China–ASEAN Partnership Emerges as Model of Stability Amid Rising Global Protectionism | Insights

Singapore - At the 2025 Land-Sea Economic Forum on June 12, Kishore Mahbubani, Distinguished Fellow of Asia Research Institute at NUS and Former Permanent Representative of Singapore to the United Nations, highlighted that in an era of rising global protectionism, the China–ASEAN partnership stands out as a rare example of constructive cooperation.

At the 2025 Land-Sea Economic Forum on June 12, Kishore Mahbubani delivered a keynote speech on Navigating Uncertainty and Building a China–ASEAN Community with a Shared Future. (Photo/Bridging News)

Over the past few decades, the United States has been a staunch champion of an open global economy, helping to drive worldwide prosperity. Mahbubani pointed out that in 1985, the global GDP totaled around $13 trillion. By 2024, it had surged to $111 trillion—an eightfold increase—thanks in large part to U.S.-backed institutions like the International Monetary Fund (IMF) that helped establish a rules-based, open global trading system.

That era is coming to an end. Mahbubani warned that the U.S. is retreating from the trade order it once led and moving towards protectionism, a shift that is contributing to growing global economic uncertainty. He referenced World Bank data showing that growth in developing countries has sharply declined, from 5.9% in 2000 to just 3.7% in the 2020s.

A striking example of this shift is the U.S.’s escalating tariff measures. According to a recent announcement by the U.S. Department of Commerce, beginning June 23, 2025, steel-derived consumer goods such as refrigerators, washing machines, dishwashers, and ovens will be subject to a steep 50% tariff.

This move builds on the "reciprocal tariffs" policy introduced under the Trump administration in April 2025. Under this policy, the U.S. demands that foreign tariff rates and non-tariff barriers mirror those of the U.S.; otherwise, it unilaterally imposes tariffs to “force reciprocity.” The policy triggered rapid retaliation, with China-U.S. tariffs spiking to as high as 125% in both directions.

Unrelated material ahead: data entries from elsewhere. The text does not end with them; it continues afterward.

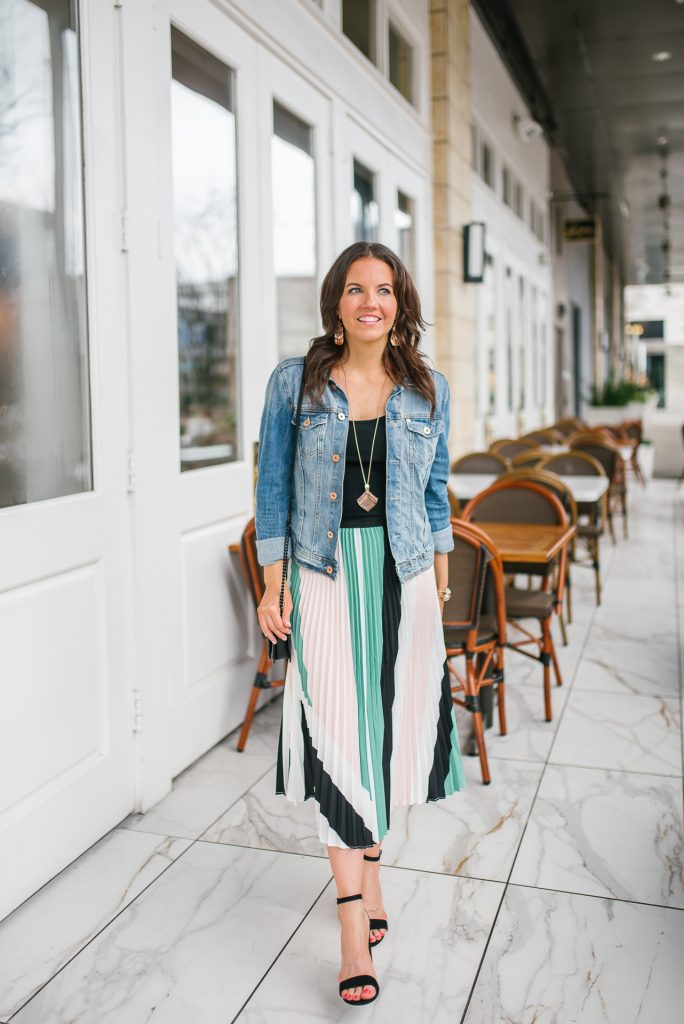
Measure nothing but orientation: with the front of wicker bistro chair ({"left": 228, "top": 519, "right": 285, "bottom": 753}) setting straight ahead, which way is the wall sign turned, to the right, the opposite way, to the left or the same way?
to the right

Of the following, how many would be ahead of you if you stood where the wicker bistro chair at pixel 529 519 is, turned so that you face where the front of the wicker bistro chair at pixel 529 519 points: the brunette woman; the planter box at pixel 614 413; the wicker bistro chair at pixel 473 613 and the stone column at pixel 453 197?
2

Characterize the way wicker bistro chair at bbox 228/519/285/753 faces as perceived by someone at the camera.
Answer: facing to the right of the viewer

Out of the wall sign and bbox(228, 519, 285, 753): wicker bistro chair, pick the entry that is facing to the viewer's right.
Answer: the wicker bistro chair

Mahbubani stressed that deeper structural issues within the U.S. are driving these changes. He noted that roughly 2.4 million American jobs were lost due to import competition—a trend frequently blamed on China.

However, many economists argue that the root cause lies in domestic inequality. Mahbubani stated that over recent decades, the benefits of U.S. economic growth have disproportionately gone to the top 1%, while the bottom 50% have seen stagnant incomes. This imbalance has led many working- and middle-class Americans to lose faith in globalization and turn toward protectionist politics.

In contrast, Mahbubani said, China and ASEAN have built a cooperative relationship marked by mutual benefit and long-term stability. Since the signing of the China–ASEAN Free Trade Agreement (CAFTA) in 2001, bilateral trade has soared from $40 billion to nearly $1 trillion. According to the General Administration of Customs of PRC, trade between China and ASEAN reached 3.02 trillion yuan ($421 billion USD) in the first five months of 2025, up 9.1% year-on-year. ASEAN remains China’s largest trading partner for multiple consecutive years.

The recent upgrade to CAFTA Version 3.0 ushers in a new phase of collaboration, covering nine priority areas including the green economy, industrial chain cooperation, and the digital economy. Chinese automakers are moving beyond simply exporting vehicles—they are investing in entire NEV (new energy vehicle) ecosystems.

For example, Changan Automobile, a new centrally-owned Chinese automaker, has established a factory in Thailand with localized R&D and service operations. This approach exports not just products, but also technology, capital, and integrated industrial ecosystems.

Digital cooperation is also gaining traction. With a young, mobile consumer base aged 18–34, Southeast Asia offers huge e-commerce potential. However, lagging mobile payment infrastructure presents both challenges and opportunities. Chinese firms are eyeing fast-growing markets in digital payments and cross-border finance.

At the CAFTA Version 3.0 negotiations, officials from China, the ten ASEAN countries, and the ASEAN Secretariat participated via both in-person and online modalities. (Photo/Ministry of Commerce)

Mahbubani emphasized that ASEAN’s institutional foundation plays a vital role in this success. Despite its religious and cultural diversity, the region—home to 700 million people—has achieved sustained peace, stability, and coexistence, making it one of the world’s most resilient regional groupings.

This resilience also extends to macroeconomic performance. According to China Securities' 2025 Southeast Asia Industry Development Investment Report, both China and ASEAN are defying the global “stagflation-like” environment. China’s real GDP is projected to grow by 5.2% compared with 2023, with CPI rising just 0.2% compared with 2024. ASEAN’s GDP growth stands at 4%, with CPI at 2.6%.